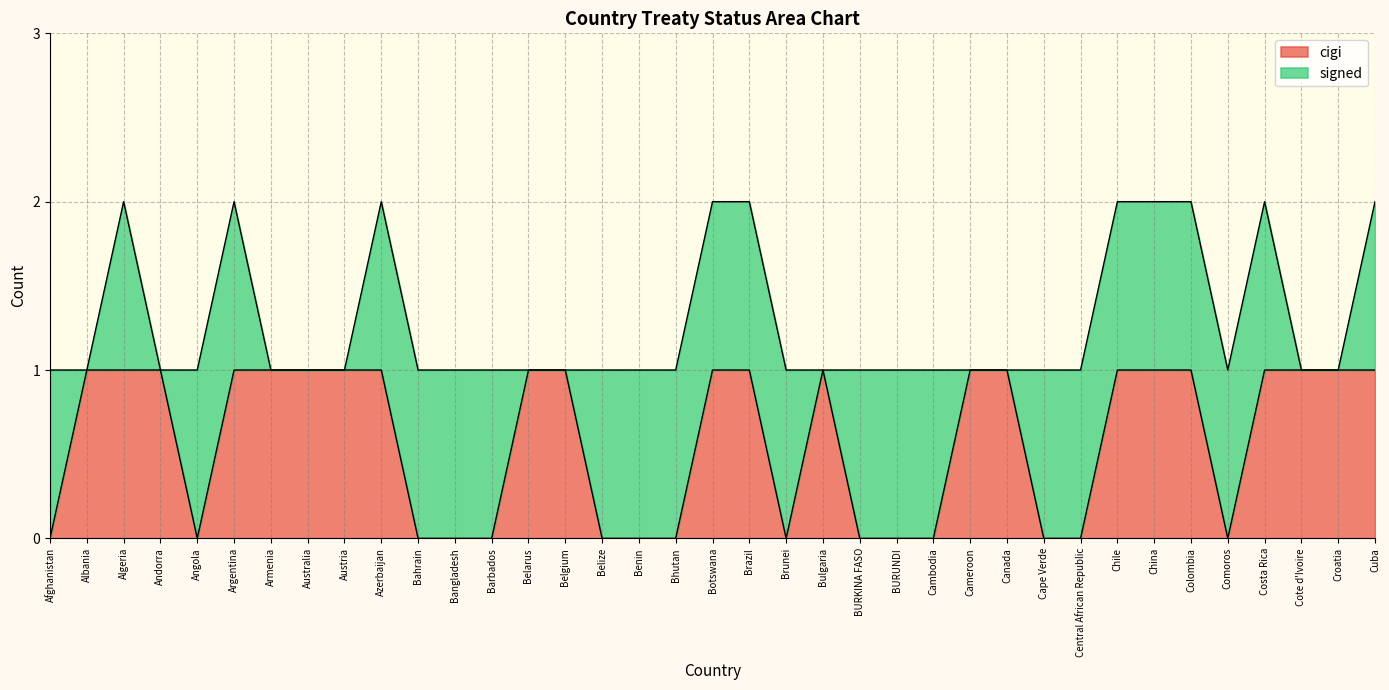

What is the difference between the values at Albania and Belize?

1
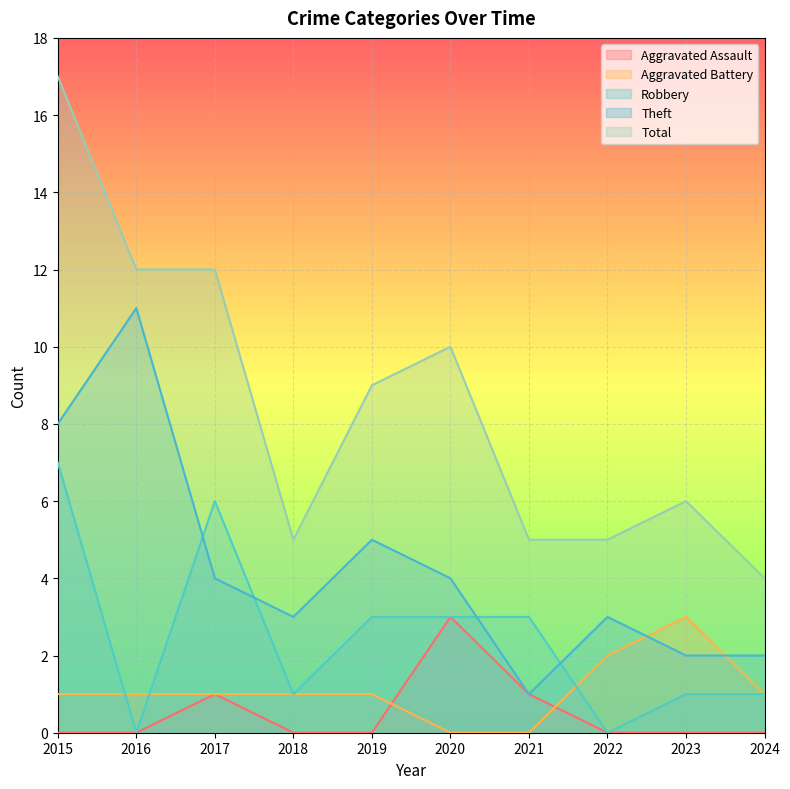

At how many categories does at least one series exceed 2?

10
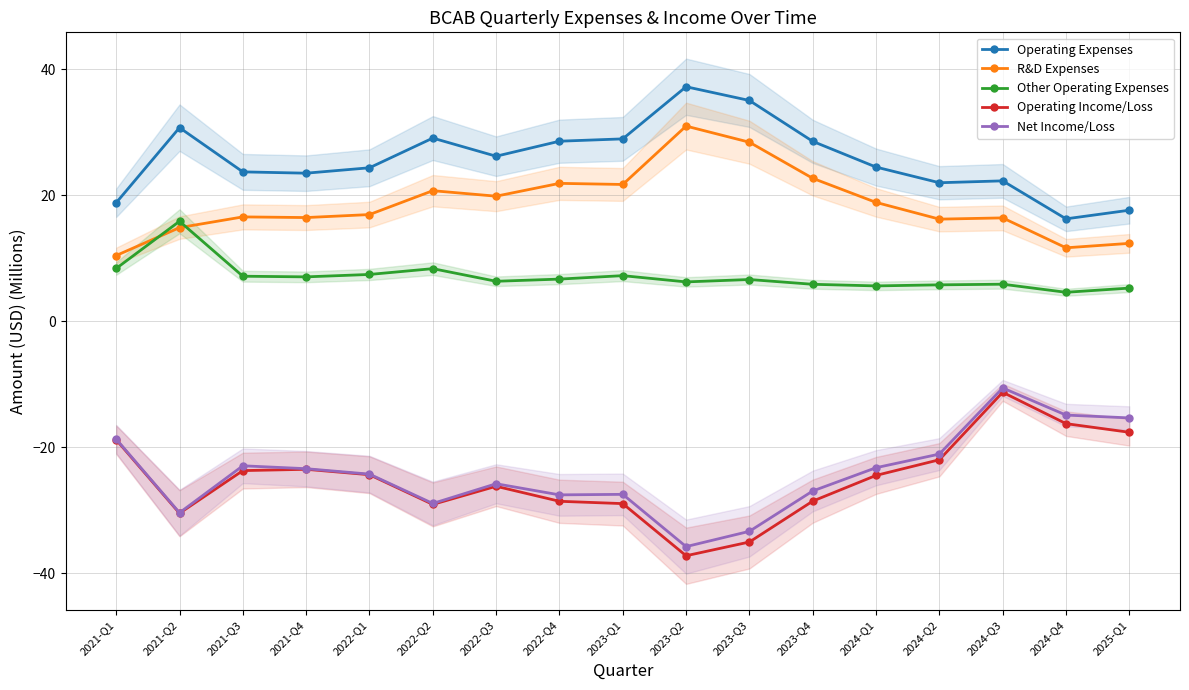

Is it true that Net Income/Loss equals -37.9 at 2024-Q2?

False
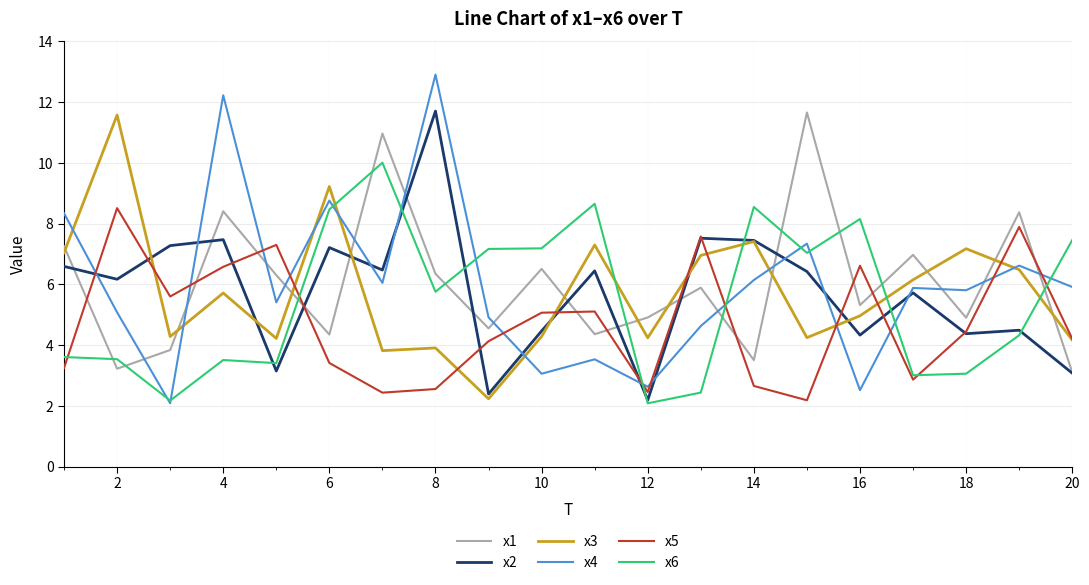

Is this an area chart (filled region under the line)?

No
--
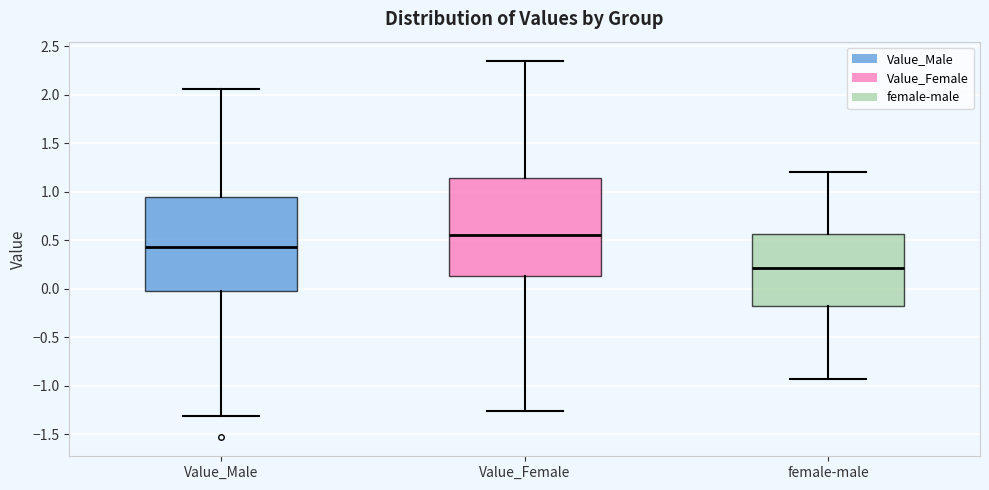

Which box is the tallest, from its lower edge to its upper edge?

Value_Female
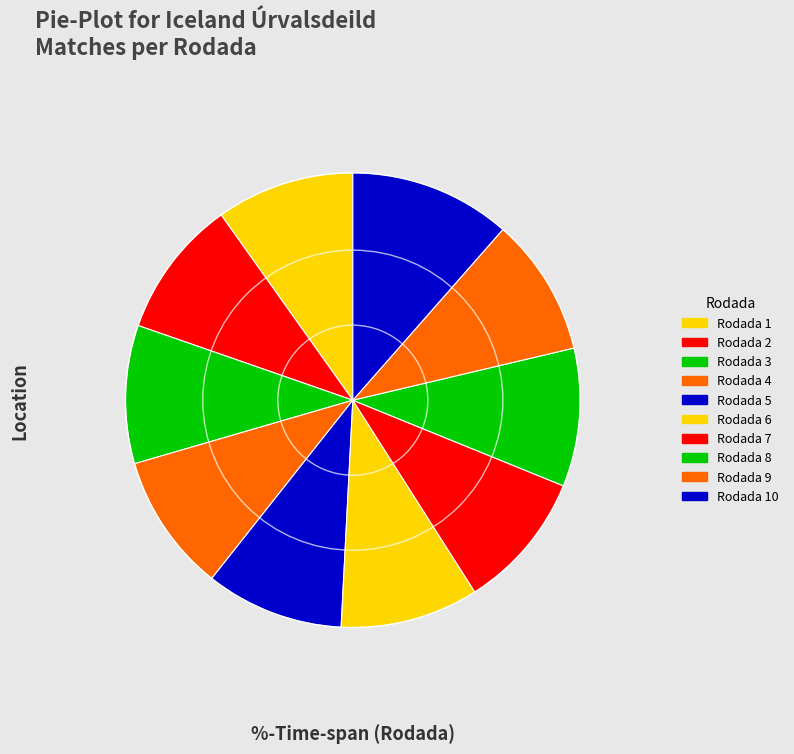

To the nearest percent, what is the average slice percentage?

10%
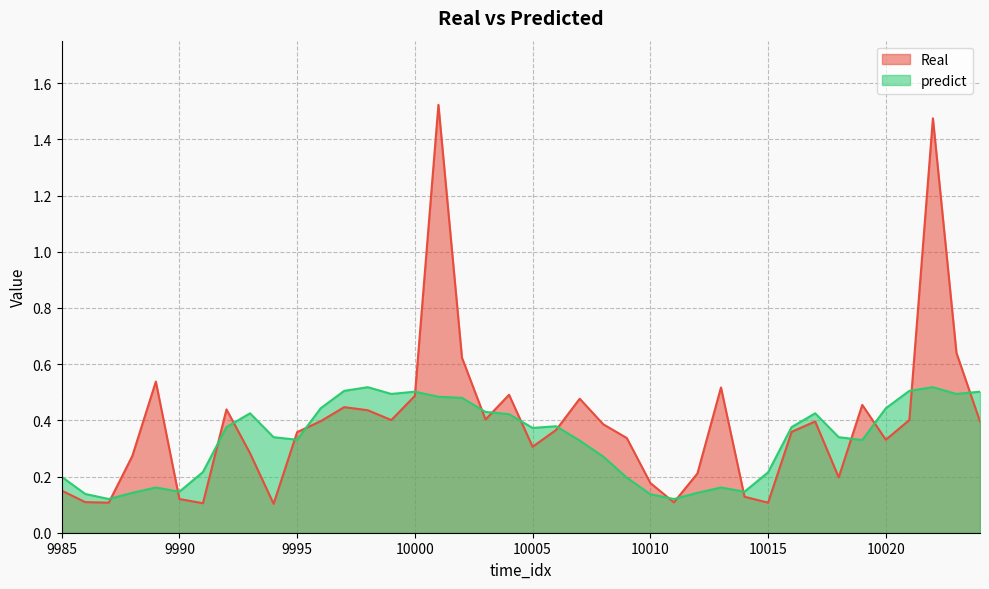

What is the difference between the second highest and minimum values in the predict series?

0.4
...
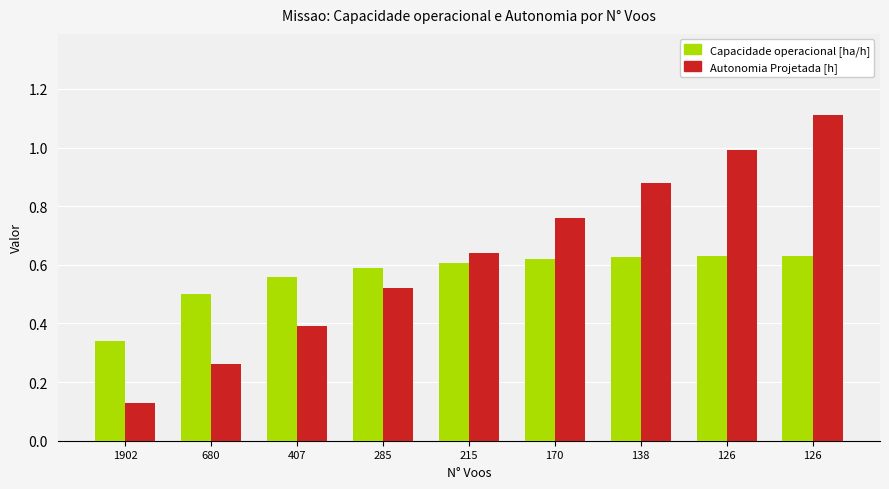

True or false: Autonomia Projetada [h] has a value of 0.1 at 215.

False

◆ TASK: Rewrite the records from the line containing "Is it true that" through the line containing "Is this an area", switching "Net Income/Loss" to "Net Profit/Loss" and changing nothing else. Leave the pictures out.

◆ TASK ANSWER:
Is it true that Net Profit/Loss equals -37.9 at 2024-Q2?

False

Is this an area chart (filled region under the line)?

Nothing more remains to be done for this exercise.